PROBLEM: Your response should contain every line from the data below that holds the string "across".

DATA PROVIDED:

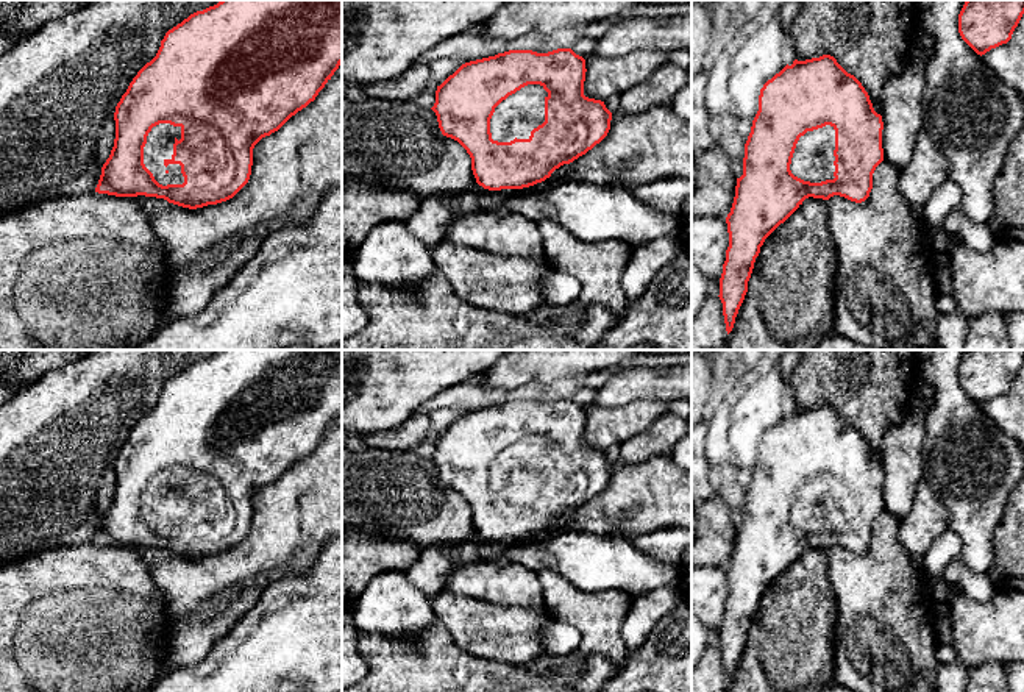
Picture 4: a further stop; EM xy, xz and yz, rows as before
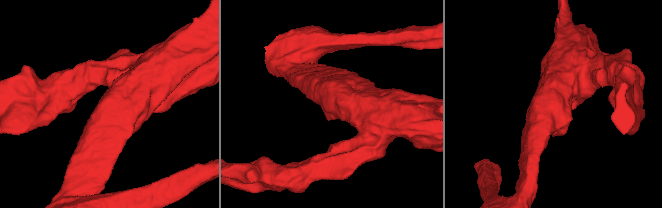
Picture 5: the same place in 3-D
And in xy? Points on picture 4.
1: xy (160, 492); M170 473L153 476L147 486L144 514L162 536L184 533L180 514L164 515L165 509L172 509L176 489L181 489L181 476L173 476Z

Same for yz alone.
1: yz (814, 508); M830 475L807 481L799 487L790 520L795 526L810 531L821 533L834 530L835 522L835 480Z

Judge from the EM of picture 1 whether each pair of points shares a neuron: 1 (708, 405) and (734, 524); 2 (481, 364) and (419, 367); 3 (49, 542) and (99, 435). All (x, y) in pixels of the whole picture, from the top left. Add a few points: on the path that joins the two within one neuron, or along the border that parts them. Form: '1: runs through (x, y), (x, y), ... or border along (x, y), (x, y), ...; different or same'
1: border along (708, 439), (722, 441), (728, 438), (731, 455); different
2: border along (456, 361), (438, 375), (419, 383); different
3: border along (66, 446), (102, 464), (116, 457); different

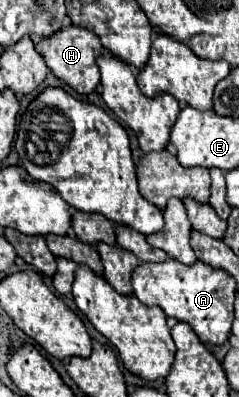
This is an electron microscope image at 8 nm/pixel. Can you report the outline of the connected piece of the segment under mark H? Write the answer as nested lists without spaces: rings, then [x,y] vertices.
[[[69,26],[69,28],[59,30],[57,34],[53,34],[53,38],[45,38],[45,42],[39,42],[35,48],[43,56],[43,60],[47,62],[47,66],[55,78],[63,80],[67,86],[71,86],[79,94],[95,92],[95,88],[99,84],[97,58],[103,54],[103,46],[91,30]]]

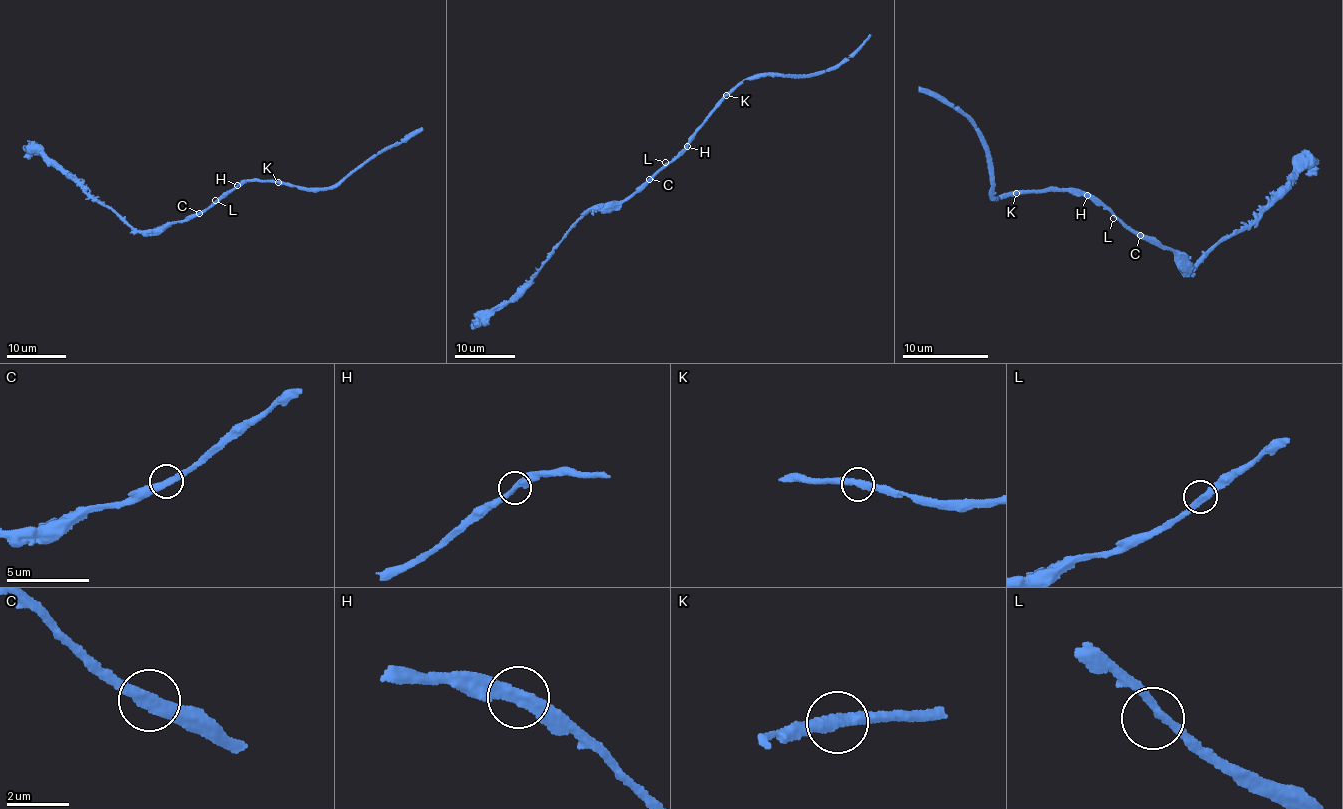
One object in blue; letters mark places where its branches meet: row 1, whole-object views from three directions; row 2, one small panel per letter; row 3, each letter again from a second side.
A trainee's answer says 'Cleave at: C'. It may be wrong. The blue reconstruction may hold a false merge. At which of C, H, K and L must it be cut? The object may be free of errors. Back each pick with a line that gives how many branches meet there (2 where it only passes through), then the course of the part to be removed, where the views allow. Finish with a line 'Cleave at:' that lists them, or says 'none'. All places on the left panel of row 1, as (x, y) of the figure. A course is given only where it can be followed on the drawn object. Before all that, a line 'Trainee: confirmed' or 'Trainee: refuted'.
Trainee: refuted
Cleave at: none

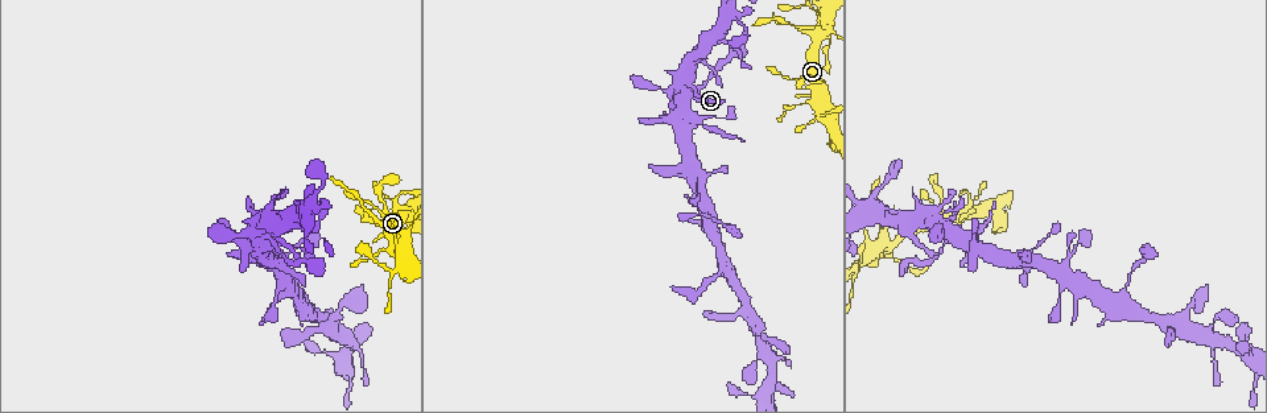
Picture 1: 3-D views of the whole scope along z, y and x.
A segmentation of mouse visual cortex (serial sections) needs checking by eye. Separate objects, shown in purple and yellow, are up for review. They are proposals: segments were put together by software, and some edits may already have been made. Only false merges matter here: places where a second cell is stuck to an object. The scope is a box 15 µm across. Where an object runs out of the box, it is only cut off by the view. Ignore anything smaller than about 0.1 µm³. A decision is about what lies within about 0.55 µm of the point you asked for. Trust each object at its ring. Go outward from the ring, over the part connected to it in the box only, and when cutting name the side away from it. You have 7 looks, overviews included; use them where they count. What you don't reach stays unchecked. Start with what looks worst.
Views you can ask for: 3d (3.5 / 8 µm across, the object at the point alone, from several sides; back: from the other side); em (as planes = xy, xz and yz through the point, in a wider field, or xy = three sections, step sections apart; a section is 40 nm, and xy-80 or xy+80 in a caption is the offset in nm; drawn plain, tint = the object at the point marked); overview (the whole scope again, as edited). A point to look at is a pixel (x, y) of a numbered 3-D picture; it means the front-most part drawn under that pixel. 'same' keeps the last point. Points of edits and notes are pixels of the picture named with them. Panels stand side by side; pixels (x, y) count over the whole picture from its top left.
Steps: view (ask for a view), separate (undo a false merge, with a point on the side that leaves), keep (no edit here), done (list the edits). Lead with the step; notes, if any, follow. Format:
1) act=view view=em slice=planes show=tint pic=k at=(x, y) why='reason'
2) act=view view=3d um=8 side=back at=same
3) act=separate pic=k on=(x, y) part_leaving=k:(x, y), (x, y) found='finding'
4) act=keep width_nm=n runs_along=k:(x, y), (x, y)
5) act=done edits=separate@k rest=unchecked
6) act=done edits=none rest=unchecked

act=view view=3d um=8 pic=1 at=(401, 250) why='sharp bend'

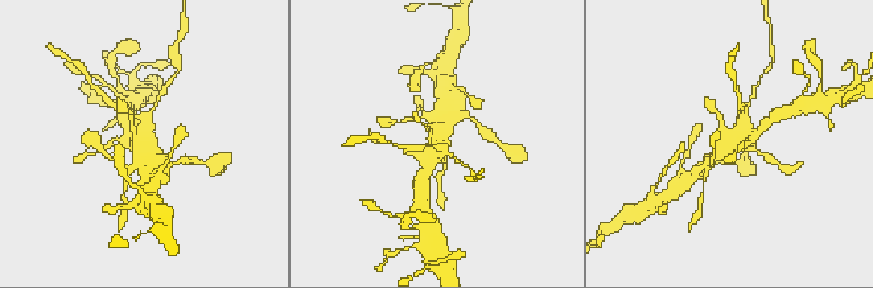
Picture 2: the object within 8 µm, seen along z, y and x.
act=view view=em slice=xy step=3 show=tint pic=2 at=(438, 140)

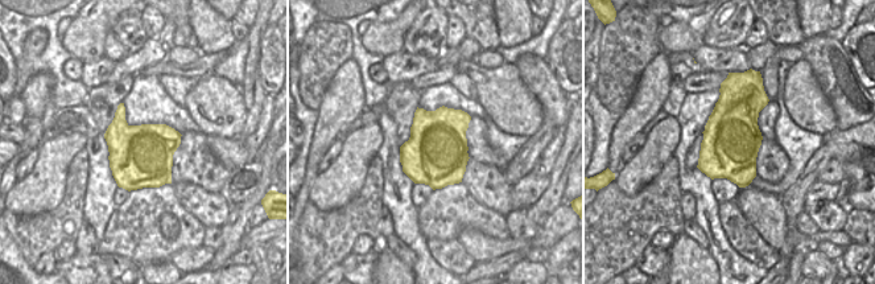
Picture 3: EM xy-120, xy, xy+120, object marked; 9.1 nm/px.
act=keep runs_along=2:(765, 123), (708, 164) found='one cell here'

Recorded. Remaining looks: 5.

EXERCISE RESULT:
A segmentation of mouse visual cortex (serial sections) needs checking by eye. Separate objects, shown in purple and yellow, are up for review. They are proposals: segments were put together by software, and some edits may already have been made. Only false merges matter here: places where a second cell is stuck to an object. The scope is a box 15 µm across. Where an object runs out of the box, it is only cut off by the view. Ignore anything smaller than about 0.1 µm³. A decision is about what lies within about 0.55 µm of the point you asked for. Trust each object at its ring. Go outward from the ring, over the part connected to it in the box only, and when cutting name the side away from it. You have 7 looks, overviews included; use them where they count. What you don't reach stays unchecked. Start with what looks worst.
Views you can ask for: 3d (3.5 / 8 µm across, the object at the point alone, from several sides; back: from the other side); em (as planes = xy, xz and yz through the point, in a wider field, or xy = three sections, step sections apart; a section is 40 nm, and xy-80 or xy+80 in a caption is the offset in nm; drawn plain, tint = the object at the point marked); overview (the whole scope again, as edited). A point to look at is a pixel (x, y) of a numbered 3-D picture; it means the front-most part drawn under that pixel. 'same' keeps the last point. Points of edits and notes are pixels of the picture named with them. Panels stand side by side; pixels (x, y) count over the whole picture from its top left.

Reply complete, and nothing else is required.